Pretty interesting interview. Marshall and Mandik discuss consciousness, philosophy of mind, science fiction, the matrix, and a variety of other issues. I was struck by this remark in particular by Mandik:
“All those early contemplations of jacking into the matrix and jockeying around in cyberspace have made me permanently allergic to stuff like direct realism and the embodied cognition movement. I can’t shake the conviction that brain in a vat that is a perfect intrinsic duplicate of my brain is going to be a perfect mental duplicate.”

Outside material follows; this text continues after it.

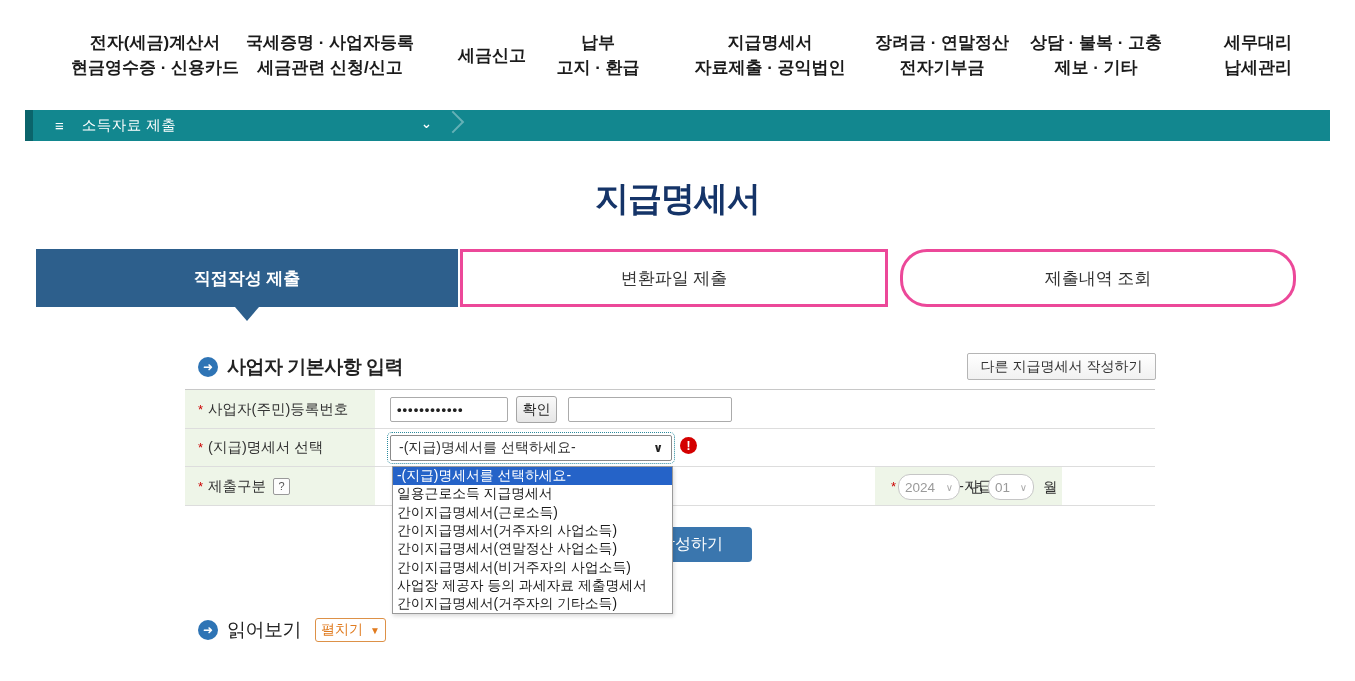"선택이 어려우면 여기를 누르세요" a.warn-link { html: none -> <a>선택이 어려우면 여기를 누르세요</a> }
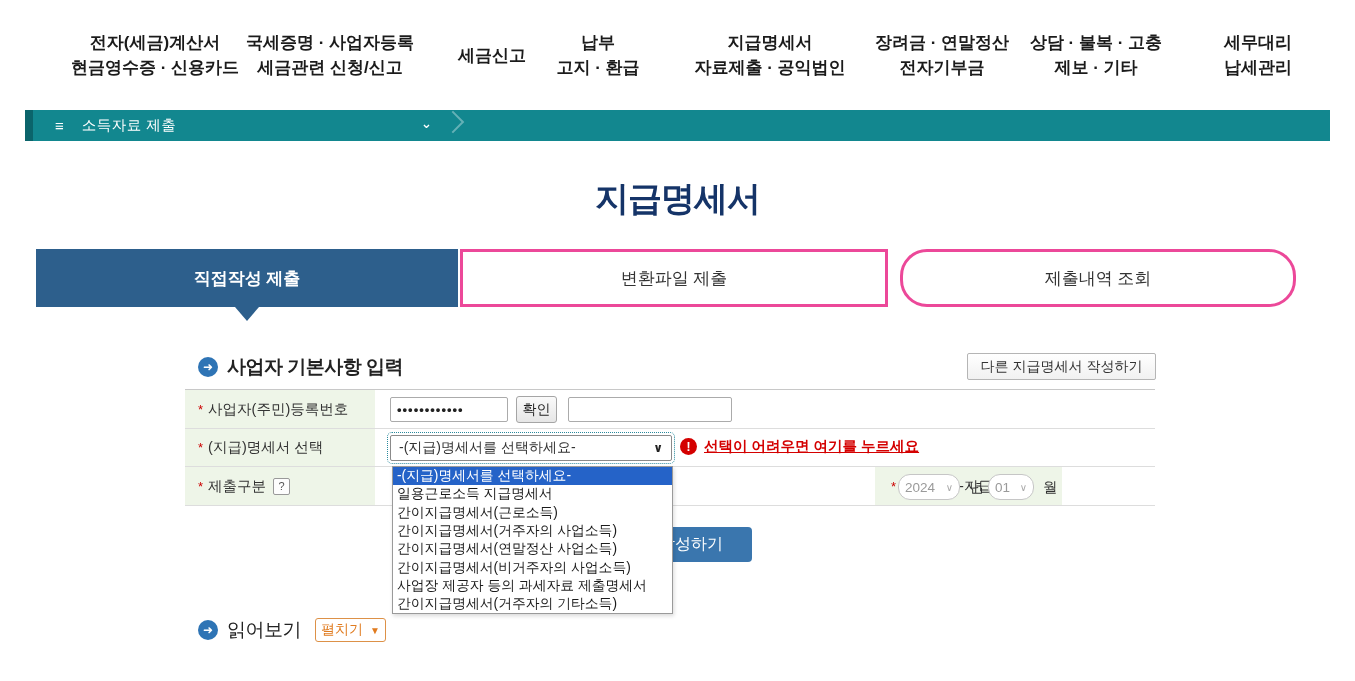"펼치기" .expand-btn { height: 24px -> 44px }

This remark puzzles me. For surely the “vat” of the brain can be understood as a kind of body, supplying nutrients to the brain. So the possibility of a brain in a vat doesn’t undercut the thesis that all cognition is embodied. As for the brain-in-a-vat being a “perfect mental duplicate”, wouldn’t a more plausible claim be that the brain-in-a-vat would fairly similar but not identical? “Perfect mental duplicate” seems like a stretch. But let’s suppose that every input to the brain was simulated perfectly. Wouldn’t it then be a perfect duplicate? Well, those simulated inputs would have to mimic the ways in which diffuse clouds of chemicals influence the brain, as well as simulate patterns of astrocytal modulation. I don’t think a perfect duplicate would be merely a simulation of neuronal firing rates with electrical brain interfacing. That would be an imperfect but close simulation. And if you could achieve a perfect simulation of diffuse chemical input, astrocytal modulation, and all other subtle but non negligible modulatory influences, then it seems like the chemical-input generator and host of modulators would just be a kind of artificial body. So I’m not sure the embodied cognition thesis is really threatened by brains-in-vats. Sure, there might be some overly strong forms of the embodied cognition thesis (thinking of Alva Noe) that don’t support even the idea of an imperfect simulation being minded in a similar way to normals. But we shouldn’t always think in terms of the strongest forms of any given thesis. Moreover, I have been developing this idea about organisms without nervous systems having primitive mental states. If this is right, then there is a mindedness intrinsic to the activities of cellular organisms, not just organizations of neural cells. Accordingly, the brain-in-a-vat will be missing all of that nonneural mindedness, and would thus be a similar but imperfect duplicate.